Mamadou Traoré évoque particulièrement la faiblesse de l’infrastructure énergétique et des transports, ainsi que des coûts de services qu’il juge comme étant les plus élevés du continent. Il évoque également la faible capacité de transformation des produits de la communauté : "La plupart des exportations de la CEDEAO sont des produits bruts. Aujourd’hui notre ambition est d’arriver à disposer d’une capacité industrielle pour assurer la transformation", indique-t-il.

Dans ce mouvement vers l’intégration économique et la transformation industrielle du continent, les infrastructures constituent donc la clef de la transition et de l’intégration.

Les recommandations

Au-delà de la problématique d’intégration, d’autres thématiques de discussion ont eu lieu lors de cette sixième édition du FIAD, notamment à travers des panels dédiés aux défis qui se posent aux femmes entrepreneures africaines, ou au Digital en tant que levier de croissance en Afrique.

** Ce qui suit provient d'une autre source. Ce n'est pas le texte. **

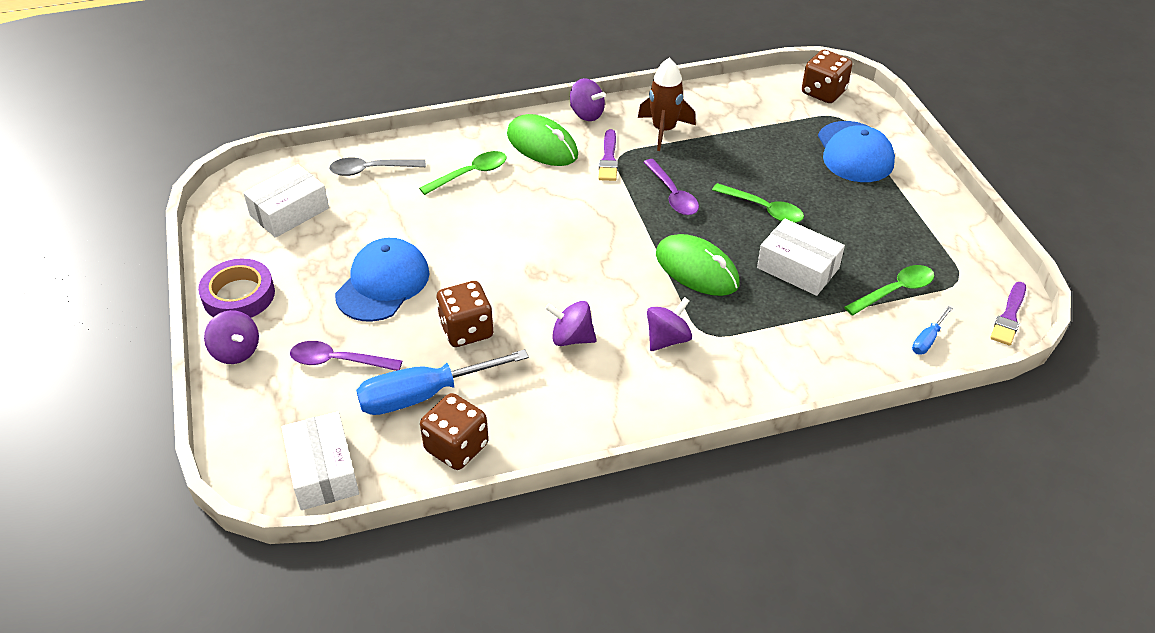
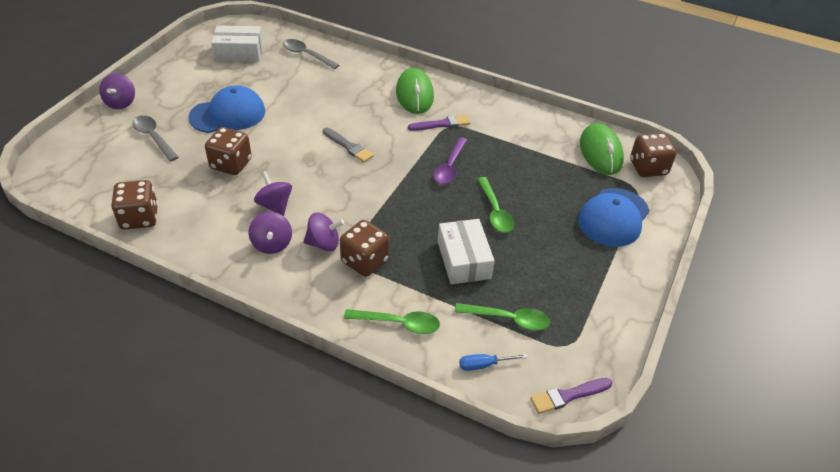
camera: 40 degrees right, 0 degrees up
purple tape [198,259,275,318] -> none
white box [281,411,359,510] -> none
purple spoon [290,341,402,371] -> grey spoon [132,115,179,162]
blue screwdriver [356,349,529,415] -> none
green spoon [419,151,507,195] -> green spoon moved to [344,309,440,334]
purple spinning top [570,78,606,121] -> purple spinning top moved to [249,212,292,254]
purple brush [599,129,618,181] -> purple brush turned 150 degrees counterclockwise [408,115,470,131]
brown rocket [638,58,696,151] -> none
green mouse [656,234,740,296] -> green mouse moved to [580,123,624,175]
none -> grey brush [323,128,374,163]
none -> brown dice [340,220,389,277]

A l’issue de ces panels regroupant différents experts du sujet, des recommandations ont été formulées et retranscrites dans un Livre Blanc destiné à l’ensemble des décideurs africains concernés.

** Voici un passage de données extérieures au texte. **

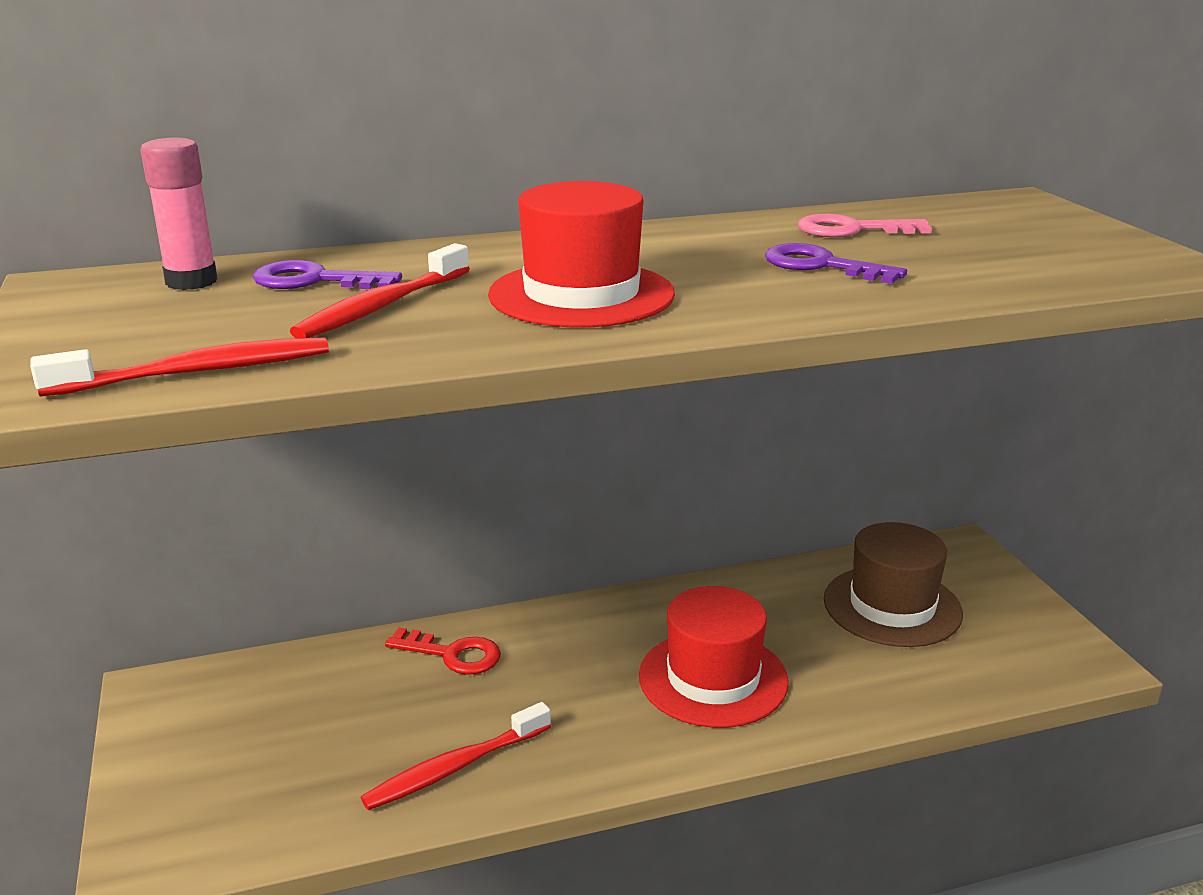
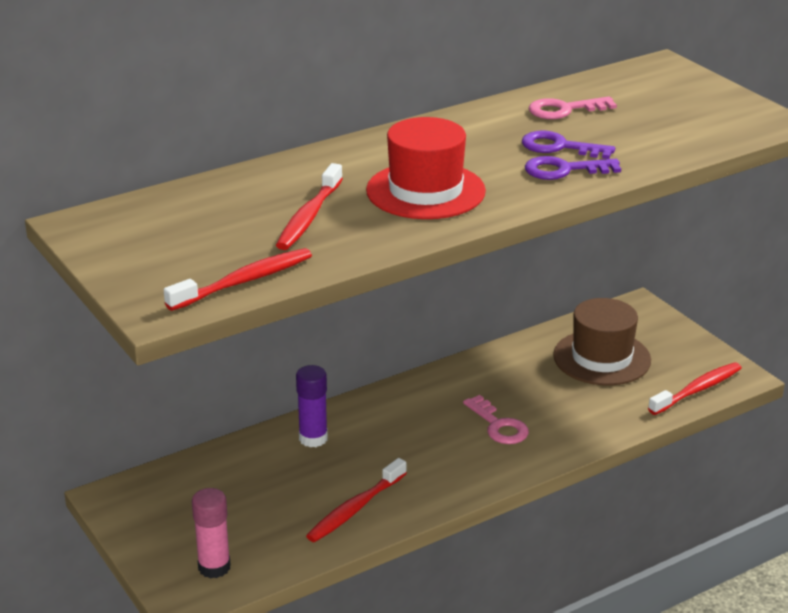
camera: 15 degrees left, 5 degrees up
pink glue stick [141,138,218,290] -> pink glue stick moved to [192,488,231,578]
purple key [253,260,402,289] -> purple key moved to [525,156,621,180]
red key [385,628,501,675] -> purple glue stick [296,365,328,447]
red hat [639,586,789,728] -> pink key [463,395,529,444]
none -> red toothbrush [648,362,742,415]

Le Panel sur l’accélération de l’intégration régionale a mis en évidence les besoins de développer davantage les infrastructures sur le continent africain, notamment les infrastructures de connectivité qui constituent un levier essentiel de l’intégration, mais aussi, les « Soft infrastructures » digitales qui peuvent également contribuer efficacement à l’accélération de l’intégration en faveur des PME.

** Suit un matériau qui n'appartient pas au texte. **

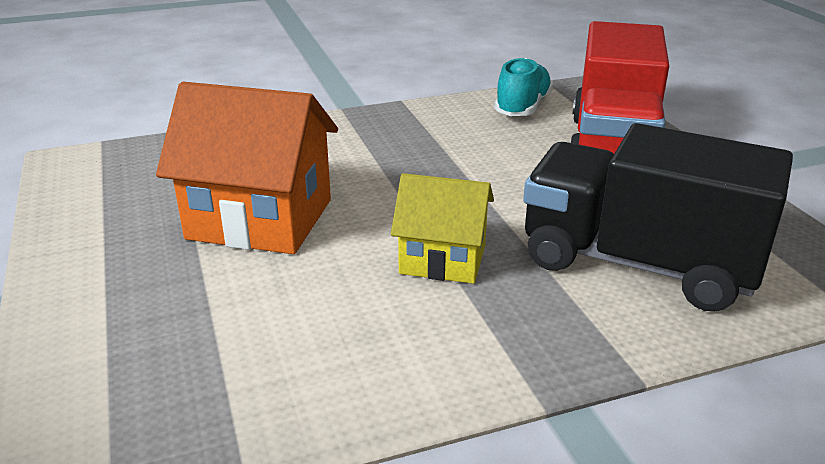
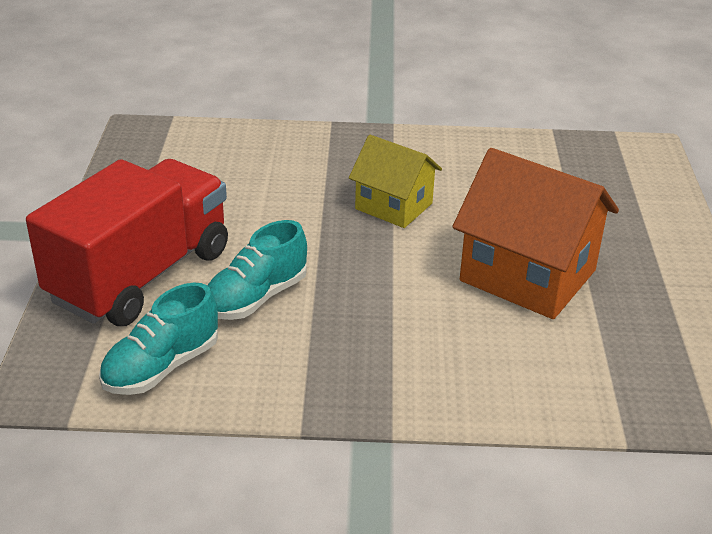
camera: 160 degrees left, 5 degrees up
black truck [523,123,793,312] -> none
none -> turquoise shoe [207,220,307,320]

Le Panel « Stand up for African Women Entrepreneurs » a quant à lui, mis en évidence les initiatives et mécanismes de financement innovants en cours pour soutenir les femmes entrepreneurs, ainsi que la nécessité d’accélérer le déploiement et la communication autour de ces leviers en faveur de l’entrepreneuriat féminin.

Enfin, le Panel sur le digital en tant que levier de croissance en Afrique et la contribution des jeunes startuppers africains a également produit un riche faisceau de recommandations dans deux directions :

• Un soutien accru des pouvoirs publics pour créer des champions régionaux, à travers la mise en place d’une réglementation souple et évolutive, l’assouplissement des conditions de création des entreprises en abaissant le seuil minimum du capital de départ, ou encore, la facilitation de la mobilité des personnes ;

• Une meilleure synergie avec le secteur privé dans une démarche inclusive. Il a ainsi été notamment souligné qu’une startup a besoin non pas de financements, mais d’un carnet de commandes bien garni et de la confiance d’une grande entreprise afin de lui commander sa solution et la déployer

Le FIAD, un forum qui prend de l’ampleur

Lancé en 2010, et s’inscrivant depuis 2015 dans une cadence annuelle en faveur du dialogue, de la promotion des investissements et du commerce intra-africain, le FIAD a permis la concrétisation de nombreuses opportunités d’échanges et d’investissements entre opérateurs économiques du continent et ses partenaires. Depuis sa création, le Forum a rassemblé plus de 7.500 opérateurs de 36 pays et généré plus de 17.000 rendez-vous d’affaires.

Le Club Afrique Développement, qui constitue un prolongement du Forum, offre pour sa part à ses 3.000 membres tout au long de l’année ses services incluant rencontres d’affaires, missions sectorielles, plateformes de mise en relation et d’accès à l’information dans l’ensemble des pays de présence d’Attijariwafa bank et au-delà.